The word “cookie” comes from the Dutch word koekje, which means “little cake,” according to The New Food Lover’s Companion. The first cookie-like “cakes” were thought to have originated in 7th century Persia, one of the earliest countries where sugar was cultivated.
Later, “cookie” became a slang word, and has been used since 1920, according to the Online Etymology Dictionary in phrases like “smart cookie” and “tough cookie.”
The Cambridge International Dictionary of Idioms says that a “smart cookie” is someone who is clever and good at dealing with difficult situations, and that “tough cookie” is someone determined to do what they want and usually succeeds even in difficult situations.
English playwright, actor, and composer, Noel Coward, once wittily translated “smart cookie” into British as “clever biscuit.”
There are other slang usages of the term “cookie.” It’s been used in print since 1920 to mean an attractive woman. It has also been vulgar slang for “vagina” since 1970 in the US. The word “cookies” is used to mean the contents of the stomach, often in reference to vomiting (“pop your cookies,” a 1960s expression, or “toss your cookies,” a 1970s expression).
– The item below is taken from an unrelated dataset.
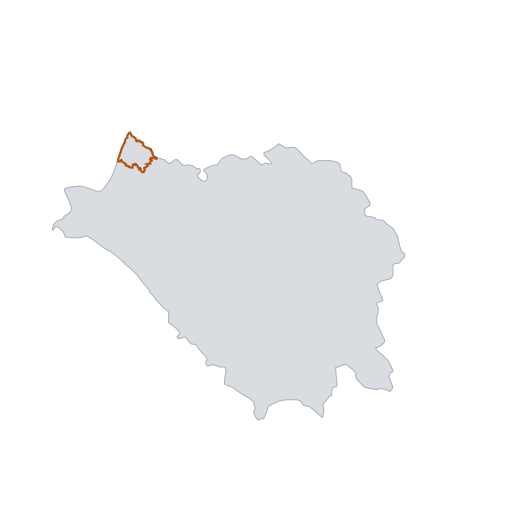 Grodno, Grodno, Belarus shown in context, rotated 40°
{"feature_id": "67162791B13547290723272", "entity_name": "Grodno", "entity_type": "district", "adm_level": 2, "iso_a3": "BLR", "parent_name": "Belarus", "parent_adm1": "Grodno", "projection": "natural_earth1", "projection_center": [24.107, 53.67], "detail": "fine", "context": "in_parent", "style": "outline", "palette": "amber", "viewbox_px": 512, "rotation_deg": 40, "n_neighbors": 0, "source": "geoboundaries", "source_scale": "gbopen_adm2", "svg_char_len": 7675}
<svg xmlns="http://www.w3.org/2000/svg" viewBox="0 0 512 512"><g transform="rotate(40 256 256)"><path d="M410.6,337.2L403.0,336.9L393.9,337.0L388.8,339.8L383.2,338.5L379.3,340.1L370.5,347.8L367.1,352.0L364.0,358.4L362.1,363.2L363.3,366.5L365.1,369.6L365.5,373.0L366.5,375.6L364.3,377.5L363.1,380.3L359.2,379.8L354.5,377.2L353.4,373.3L349.7,370.7L347.3,369.3L343.4,369.1L337.2,370.3L329.0,371.3L322.9,371.5L319.5,372.9L314.6,374.2L312.7,372.6L309.8,368.3L307.4,364.0L305.8,362.1L304.5,361.6L302.8,361.7L300.9,363.1L299.5,364.5L294.4,366.1L292.2,367.6L289.8,371.6L288.1,371.3L286.4,370.4L284.3,366.0L281.6,364.9L277.3,364.9L271.9,363.9L267.5,362.6L266.0,362.9L263.4,364.8L260.6,365.1L254.5,363.4L253.3,364.2L249.9,369.1L248.2,369.3L247.3,368.7L247.7,364.4L244.1,362.9L238.1,362.7L233.9,363.3L231.9,363.1L230.8,362.3L225.5,355.2L222.8,354.7L217.9,355.1L210.7,354.2L202.4,352.6L197.8,352.0L195.4,350.4L190.3,349.9L176.5,346.9L170.9,346.3L162.7,346.3L150.1,345.6L142.1,346.0L138.3,347.0L134.0,347.6L119.1,348.4L113.8,349.2L112.2,350.7L110.5,354.0L104.3,359.7L98.4,363.5L97.3,363.8L93.8,361.8L90.9,361.1L87.4,360.9L85.0,361.5L83.5,362.5L83.7,366.9L83.3,367.2L80.7,362.0L80.9,357.3L82.4,354.6L84.2,352.2L83.5,348.6L85.2,343.8L85.3,340.4L84.5,338.9L83.1,337.1L79.2,335.2L77.5,333.7L72.3,331.7L67.1,329.2L66.2,327.7L66.5,326.7L67.4,325.1L71.4,320.4L75.7,315.9L78.4,314.1L93.1,308.3L95.3,306.3L95.9,302.9L95.6,296.0L94.8,289.7L93.7,285.4L90.9,277.3L83.4,260.6L78.9,243.2L81.8,244.2L88.7,244.6L94.2,243.4L97.1,243.3L99.6,243.6L106.9,242.7L108.7,244.2L111.9,245.6L118.3,243.6L123.9,241.2L129.7,241.4L130.6,240.2L132.0,234.1L133.7,232.8L140.7,233.4L143.3,232.3L146.0,229.3L150.1,227.4L153.5,227.4L157.1,225.3L158.9,226.7L159.7,229.2L158.6,231.2L159.1,232.0L161.6,233.0L165.8,233.0L168.5,232.2L169.2,231.0L169.1,228.9L168.4,227.0L166.6,225.3L163.2,224.4L160.9,224.4L160.5,223.3L161.3,221.0L163.3,216.8L165.8,212.9L167.4,211.5L167.7,210.2L167.3,207.9L167.2,203.7L169.5,197.9L172.5,193.5L176.7,192.1L181.7,191.4L184.9,189.3L186.5,186.9L187.8,183.2L189.4,182.4L201.6,182.9L203.4,179.1L204.4,178.1L206.8,177.0L208.4,175.7L207.7,174.6L204.6,174.0L197.3,173.4L195.8,172.1L196.3,170.7L198.2,166.8L200.0,161.9L200.9,158.0L201.0,155.8L202.0,155.2L207.9,154.4L209.9,153.7L214.9,148.4L218.8,147.6L228.9,148.9L233.5,148.8L239.3,149.2L239.8,148.6L241.8,143.5L251.6,135.2L256.8,132.3L260.2,131.7L261.3,131.9L266.7,136.2L268.0,136.4L271.5,134.6L277.6,134.4L280.5,135.9L284.7,141.3L286.8,141.9L292.7,138.9L296.0,137.9L298.2,138.0L309.5,142.1L310.4,143.5L310.5,145.0L308.9,149.9L311.3,152.9L314.1,154.9L319.8,151.6L321.9,150.6L324.2,150.6L327.3,149.3L329.5,147.5L331.7,146.8L335.8,147.3L343.3,146.8L352.1,149.8L352.9,150.7L357.3,154.1L358.9,155.8L360.4,156.4L362.8,158.1L365.9,159.1L368.0,158.8L369.1,159.3L370.1,160.7L370.3,162.9L370.2,169.4L367.2,172.8L366.8,173.9L367.0,175.4L369.6,178.2L372.9,182.5L373.8,185.0L373.8,186.9L369.7,192.4L368.3,193.7L367.4,196.5L366.9,199.3L367.3,200.4L374.7,204.8L380.2,207.2L381.5,208.4L381.6,209.1L378.9,213.9L378.7,215.2L383.1,217.1L385.6,220.3L387.9,225.3L392.2,230.2L407.9,237.3L409.3,238.6L409.8,240.1L409.5,243.5L406.9,249.8L409.6,250.7L416.4,250.5L424.7,251.3L434.8,255.8L434.9,257.8L433.9,259.6L434.7,261.6L435.8,263.2L444.7,268.3L445.5,269.7L445.8,272.2L445.6,274.0L443.3,274.3L440.7,275.2L436.4,277.3L434.8,280.4L428.0,284.6L423.8,286.5L420.3,286.6L412.1,285.7L409.1,283.6L407.9,281.7L404.7,280.9L400.5,280.8L394.7,281.1L393.6,281.7L392.7,284.0L390.4,288.0L388.7,290.3L396.3,298.2L400.1,301.5L401.4,303.5L401.4,304.9L399.7,306.6L400.1,309.9L403.8,314.4L402.7,315.1L402.5,320.5L402.7,326.4L403.8,327.8L405.8,329.0L407.5,331.1L410.4,336.0L410.6,337.2Z" fill="#d9dde1" stroke="#a8b0b8" stroke-width="1"/><path d="M116.9,244.9L116.7,245.0L115.9,245.0L115.4,245.0L114.8,245.1L114.4,245.1L114.0,245.2L113.5,245.3L113.0,245.2L112.6,245.0L112.3,244.9L112.0,244.7L111.7,244.5L111.5,244.3L111.4,243.9L111.0,243.8L110.5,243.7L110.1,243.6L109.9,243.3L109.7,243.0L109.1,242.6L108.7,242.8L108.0,242.7L107.6,242.7L107.4,242.0L107.1,241.7L106.7,241.8L106.1,242.0L105.6,242.2L104.9,242.4L104.3,242.4L103.8,242.3L103.5,242.7L103.2,243.1L102.5,243.3L101.7,243.5L100.5,243.7L99.6,243.7L98.6,243.8L98.2,243.8L98.1,243.6L98.0,243.3L97.9,242.8L97.7,242.5L97.3,242.3L97.0,242.2L96.5,242.0L96.0,241.8L95.7,241.9L95.5,242.2L95.2,242.7L94.3,242.9L93.9,242.7L93.1,242.2L92.5,242.7L91.8,242.9L91.3,243.6L91.2,244.0L91.4,244.5L90.8,244.9L90.3,244.9L90.3,244.5L90.0,244.0L89.5,243.8L88.9,243.6L87.8,243.2L87.0,243.3L86.2,243.2L84.7,243.6L83.7,244.0L83.2,243.7L82.7,243.2L82.3,242.9L81.5,243.0L80.8,242.9L80.1,242.4L79.8,243.5L79.8,244.6L79.9,246.2L80.3,246.9L81.0,247.5L81.5,247.9L81.3,248.7L81.1,249.1L80.9,250.1L81.4,251.6L81.8,252.2L82.6,253.0L82.7,253.7L82.5,254.5L83.1,255.7L83.3,257.1L83.9,259.1L84.4,260.4L84.6,261.6L85.6,263.2L85.8,264.1L85.9,264.8L86.5,266.0L87.1,266.9L87.1,267.4L87.1,268.0L87.7,268.9L88.2,270.2L89.2,271.3L89.4,272.2L89.4,272.3L89.7,272.2L89.8,272.2L90.2,271.9L90.2,271.5L90.2,271.3L90.8,271.2L91.0,271.2L91.2,270.9L91.2,270.6L91.1,270.2L91.1,269.7L91.0,269.4L91.0,269.1L91.1,268.9L91.4,269.0L91.8,269.1L92.1,269.3L92.5,269.6L92.8,269.7L93.3,269.7L93.7,269.7L94.2,269.7L94.7,269.6L94.9,269.4L95.1,269.3L95.5,269.4L95.8,269.5L96.2,269.5L96.4,269.5L96.7,269.4L96.9,269.3L97.2,269.1L97.4,269.1L97.7,269.2L97.8,269.4L97.9,269.7L97.9,269.9L97.7,270.1L97.8,270.4L98.2,270.3L98.3,270.1L98.3,269.9L98.4,269.7L98.7,269.7L99.0,269.8L99.3,269.9L99.7,269.9L99.9,269.9L100.1,269.7L100.1,269.3L100.3,269.1L100.7,269.0L101.0,269.1L101.3,269.2L101.5,269.4L101.7,269.5L101.9,269.3L102.2,269.3L102.4,269.1L102.6,269.0L102.6,268.8L102.7,268.7L103.1,268.5L103.3,268.5L103.6,268.6L103.9,268.5L104.0,268.3L104.2,268.1L104.6,267.9L104.7,267.7L104.4,267.3L104.1,267.1L104.0,266.9L103.9,266.6L103.8,266.3L103.7,266.1L103.4,265.9L103.3,265.7L103.1,265.5L102.9,265.3L102.9,264.9L103.1,264.6L103.5,264.4L103.7,264.0L104.1,264.0L104.3,264.0L104.8,264.0L105.0,263.9L104.8,263.6L104.5,263.3L104.4,263.1L104.5,262.8L104.7,262.7L105.0,262.7L105.2,262.8L105.5,262.9L105.7,263.0L105.9,263.1L106.1,263.2L106.3,263.2L106.5,263.1L106.7,262.9L106.9,262.9L107.2,263.1L107.3,263.3L107.6,263.5L108.0,263.5L108.3,263.7L108.4,263.8L108.6,263.8L108.8,263.9L109.0,264.0L109.4,264.1L109.6,264.2L109.8,264.3L110.2,264.5L110.5,264.7L110.7,264.8L111.1,264.9L111.4,264.9L111.6,264.7L111.4,264.3L111.2,264.1L110.9,264.0L110.7,263.9L110.4,263.8L110.3,263.7L110.2,263.5L110.3,263.3L110.4,263.1L110.6,263.1L110.8,263.1L111.3,263.2L111.5,263.3L111.9,263.6L112.0,263.8L112.2,264.0L112.3,264.1L112.5,264.3L113.0,264.5L113.5,264.6L113.9,264.9L114.1,264.9L114.3,264.9L114.6,264.8L114.9,264.7L115.2,264.7L115.5,264.7L115.6,264.4L115.5,264.2L115.7,263.9L116.1,263.8L116.1,263.6L115.8,263.3L115.7,263.1L115.6,262.8L115.6,262.5L115.8,262.3L115.8,262.1L115.7,261.8L115.3,261.5L114.5,261.0L113.9,260.6L113.7,260.2L113.7,259.9L114.1,259.6L114.5,259.3L114.6,258.9L114.6,258.6L114.7,258.2L114.9,257.9L114.9,257.3L114.8,256.9L115.1,256.7L115.1,256.4L115.0,256.2L114.6,256.2L114.2,256.2L113.5,256.2L113.9,255.9L113.9,255.6L113.6,255.3L113.5,255.1L113.7,254.9L114.0,254.6L114.4,254.3L114.7,254.1L115.1,253.8L115.8,253.6L115.9,253.3L115.7,253.1L115.4,252.9L115.2,252.7L115.0,252.4L114.8,252.1L114.7,251.9L114.4,251.6L114.4,251.2L114.4,250.9L114.6,250.7L114.8,250.4L115.0,250.1L114.9,249.7L114.7,249.5L114.4,249.5L114.2,249.6L114.4,250.0L113.7,250.3L113.4,250.4L112.9,250.3L112.9,249.9L112.9,249.6L112.7,249.4L112.4,249.0L112.2,248.7L112.4,248.2L113.0,247.7L114.0,247.2L115.0,246.7L115.6,246.4L116.2,246.0L116.7,245.9L117.3,245.7L117.5,245.4L117.3,245.1L116.9,244.9L116.9,244.9Z" fill="none" stroke="#b45309" stroke-width="2"/></g></svg>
The expression “cookie cutter” is used metaphorically to refer to items or things “having the same configuration or look as many others.” For example, a “cookie cutter tract house,” or to label something as stereotyped or formulaic.
Cookie Monster is a Muppet on the long-running children’s television show Sesame Street who is best known for his voracious appetite for cookies.
The catchphrase “That’s the way the cookie crumbles,” which means “that’s just the way things happen” is attested to in print in 1955. It’s a variant on the expression, “such is life,” which appears to have originated in the 1700s. The French say, “C’est la vie,” and, sometimes, so do we.
All I can say is, that’s the way the ball bounces. Or that’s the way the mop flops.